Document text:
The only reason a group of individuals endeavors to fracture a government into branches is to distribute the powers of government. A government in parts can’t function without delegating authorities and responsibilities to each limb, which are intended to work together and contribute to the same end. A government in parts is originally, naturally and irrevocably “blended.” If a representative can’t finish his term, his governor appoints a replacement. Only The House of Representatives has the Power to impeach, and the Senate tries the impeachment. The Vice President is The Senate tie breaker and Congress creates government so The President may employ it “with the Advice and Consent of the Senate.” You can hardly read one section of The Constitution without finding some evidence of so-called “blending,” yet Taft paints a picture of persecution in plaintive hues that he leverages to heap even more privilege on the Executive.

It has been objected that the Senate have too much of the executive power even, by having control over the President in the appointment to office. Now shall we extend this connection between the legislative and executive departments which will strengthen the objection and diminish the responsibility we have in the head of the executive?

Taft refers to The President’s “great powers,” and a “great responsibility” to the “unitary and uniform execution of the laws” to defend his notion of executive purity. Justice Oliver Wendell Holmes Jr., who believed “the law embodies the story of a nation’s development through many centuries, and it cannot be dealt with as if it contained only the axioms and corollaries of a book of mathematics,” challenges Taft’s voluminous opinion in five bold sentences.

We have to deal with an office that owes its existence to Congress and that Congress may abolish tomorrow. Its duration and the pay attached to it while it lasts depend on Congress alone. Congress alone confers on the President the power to appoint to it and at any time may transfer the power to other hands. With such power over its own creation, I have no more trouble in believing that Congress has power to prescribe a term of life for it free from any interference than I have in accepting the undoubted power of Congress to decree its end. I have equally little trouble in accepting its power to prolong the tenure of an incumbent until Congress or the Senate shall have assented to his removal. The duty of the President to see that the laws be executed is a duty that does not go beyond the laws or require him to achieve more than Congress sees fit to leave within his power.

Material supplied:
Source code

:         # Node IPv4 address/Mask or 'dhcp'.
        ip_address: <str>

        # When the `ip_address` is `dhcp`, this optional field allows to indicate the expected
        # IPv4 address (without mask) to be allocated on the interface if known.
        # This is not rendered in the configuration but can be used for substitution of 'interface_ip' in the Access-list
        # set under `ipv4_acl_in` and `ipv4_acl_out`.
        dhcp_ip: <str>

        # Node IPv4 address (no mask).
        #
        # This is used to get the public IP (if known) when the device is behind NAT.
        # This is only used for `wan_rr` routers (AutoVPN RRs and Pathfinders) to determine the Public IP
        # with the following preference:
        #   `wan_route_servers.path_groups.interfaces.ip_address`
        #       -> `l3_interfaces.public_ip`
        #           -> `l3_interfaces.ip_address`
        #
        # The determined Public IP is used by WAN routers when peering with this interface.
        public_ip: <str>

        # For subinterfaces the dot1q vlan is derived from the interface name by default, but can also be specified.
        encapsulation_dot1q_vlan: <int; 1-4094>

==

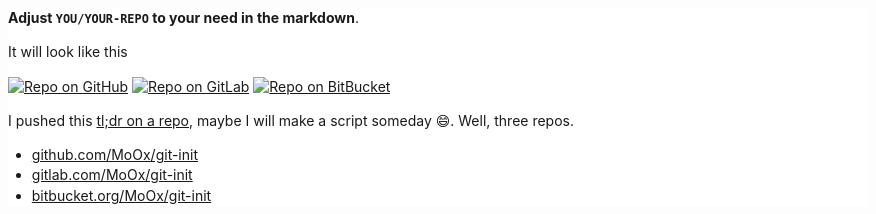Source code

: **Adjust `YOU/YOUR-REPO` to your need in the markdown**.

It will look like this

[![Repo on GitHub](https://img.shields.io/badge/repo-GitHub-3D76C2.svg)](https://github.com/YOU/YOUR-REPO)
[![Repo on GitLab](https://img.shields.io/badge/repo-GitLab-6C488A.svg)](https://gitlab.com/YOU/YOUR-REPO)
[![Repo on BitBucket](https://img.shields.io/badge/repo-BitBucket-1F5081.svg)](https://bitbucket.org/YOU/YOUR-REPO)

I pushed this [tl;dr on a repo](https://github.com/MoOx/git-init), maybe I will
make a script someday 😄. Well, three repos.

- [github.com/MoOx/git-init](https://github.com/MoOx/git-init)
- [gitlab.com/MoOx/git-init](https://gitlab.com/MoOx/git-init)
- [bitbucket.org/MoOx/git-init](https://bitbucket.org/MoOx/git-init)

Written task 1: List the phrases that the passage on separation of powers quotes as Taft's words when he defends his notion of executive purity.
Written task 2: Please arrange the lines of the records between the line holding "I pushed this" and the line holding "make a script someday 😄. Well, three repos.", inclusive, as a numbered list, leaving out any blank lines.
The records have no connection to the passage on separation of powers.

Expected answer 1:
- "great powers"
- "great responsibility"
- "unitary and uniform execution of the laws"

Expected answer 2:
1. I pushed this [tl;dr on a repo](https://github.com/MoOx/git-init), maybe I will
2. make a script someday 😄. Well, three repos.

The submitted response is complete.